Additionally, men face barriers when it comes to the adoption of PEBs due to the nature of their gender identity. According to Bosson and Michniewicz (2013), the masculine identity must be carefully honed and society can be quite harsh towards men who transgress its norms. This need for gender identity maintenance can greatly impact men’s choices and behaviours, as they will attempt to avoid identity discrepancies. Examples of this can go as far as men choosing the more masculine foods and household items, such as meat products and products with sharp edged designs, if given the chance to consider their options (Gal and Wilkie, 2010; Turner et. al., 2013). 

The attempted solutions

We now understand that men don’t shy away from PEBs because of a lack of interest in sustainability, but rather to preserve their gender identity. Taking this into account, there are several potential approaches for encouraging the uptake of PEBs among men.

The first approach is one proposed by Brough and colleagues (2016) and later endorsed by others (Brough and Wilkie, 2017; White, Hardisty and Habib, 2019; Hunt, 2020). Since men avoid green-branded products, but will actually make more sustainable choices if their masculinity is reinforced, Brough and Wilkie (2017) suggest that green products targeted at men should be branded accordingly, in what they call a “‘Men’-vironmentally friendly” way. “Men”-vironmentally friendly products and services would be branded using more manly fonts, words, colours and images. Brough and Wilkie (2017) provide the example of men’s preference of a non-profit organisation with blue and black brand colours and the name “Wilderness Rangers” over an identical brand named “Friends of Nature” featuring a tree logo and green colours.

However, gendering green products for men’s identity is only a short-term solution, and one that could actually be reinforcing the gender gap of sustainable consumption. Other solutions have included “neutralising” green messages, essentially stripping them from any association with traditional green marketing and addressing instead gender fluidity (Zazzini, 2022). However, due to the strength of the association between green behaviours and femininity, neutral marketing campaigns can only go so far.

The next step

To strip green behaviours from their feminine associations would require a complete shift in perceptions. Our proposed solution is aimed at raising awareness and educating consumers, alongside running gender-neutral campaigns. According to Pietro-Sandoval, Torres-Guevara and García-Díaz (2022), green marketing campaigns should aim to educate, create communities, and address diversity. Pietro-Sandoval and colleagues emphasise that green consumers don’t all come from the same mould, meaning that they are all driven by different motivations. The researchers emphasise that marketing campaigns should recognise and study this diversity to improve the experience of sustainable consumption. It should also avoid differentiating by gender. In this way consumers, regardless of their gender, can become aware of the impact their decisions have on the environment and on society.

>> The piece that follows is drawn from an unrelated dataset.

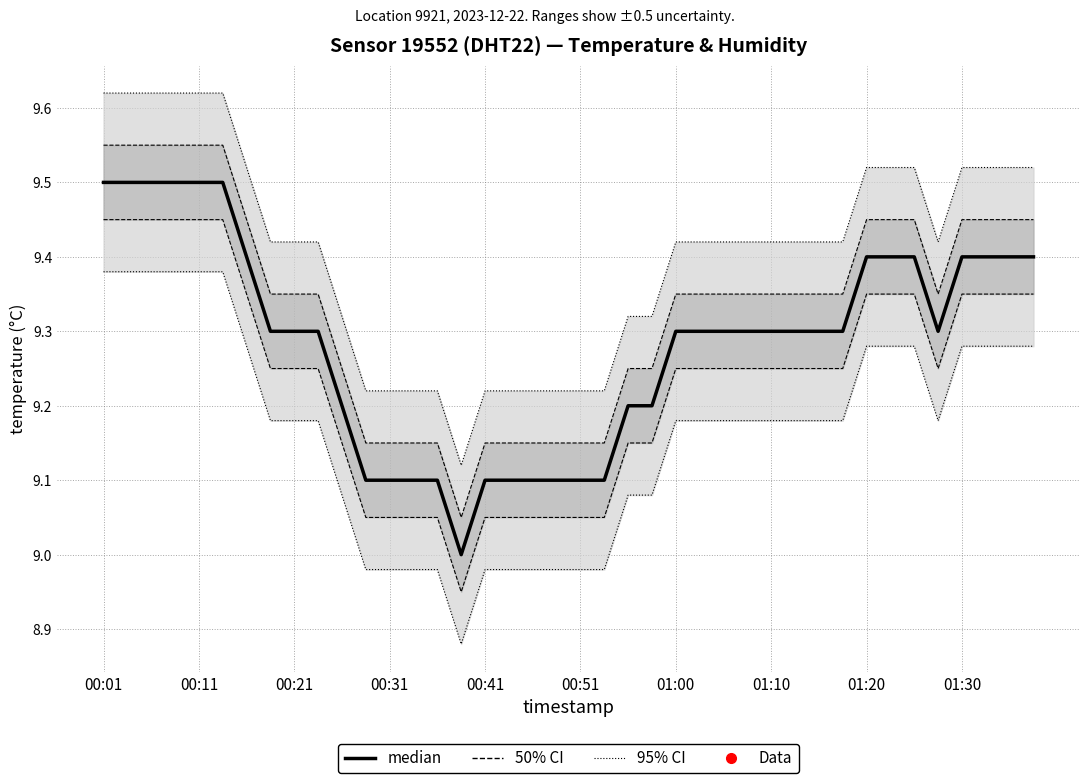

What is the average value?

9.3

Many firms today have begun to implement this approach. In 2022, Corona launched their Plastic Fishing Tournament campaign, aimed at showcasing the impact of single-use plastic on beaches and fishermen around the world. Patagonia, a great advocate of sustainable consumption, launched a short film titled ‘The Monster in our Closet’ which also addressed the need for raising awareness and educating consumers. These campaigns do not follow the traditional styles of green marketing, nor do they attempt to market explicitly to men, instead focusing on shining a light on the impacts of consumer actions and promoting sustainable lifestyles through education.  

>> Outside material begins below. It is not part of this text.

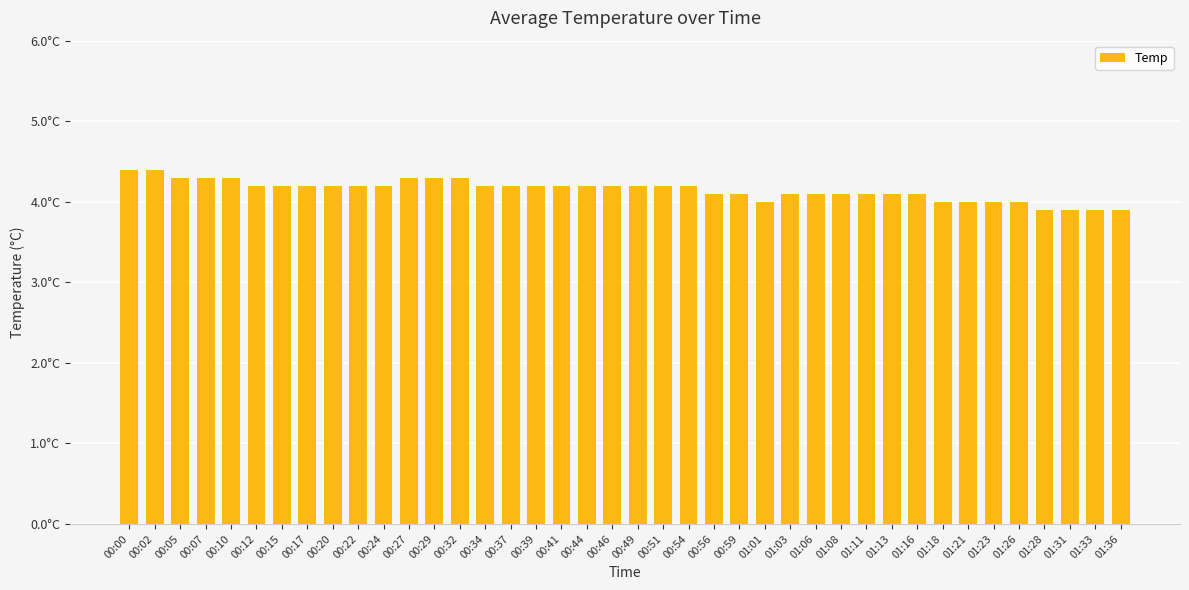

Are the bars grouped side by side (vs. stacked)?

No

This style of campaign has the potential to help minimise the gap between the sustainable practices of male and female consumers. Moreover, we must acknowledge that gender identity is evolving away from the conceptions of masculine and feminine binaries. Thus, there is ample opportunity for public understanding of the connections between environmentalism and selfhood to evolve alongside our awareness of gender identity. Afterall, sustainability shouldn’t be gendered, as it’s in everyone’s best interest to keep our planet alive.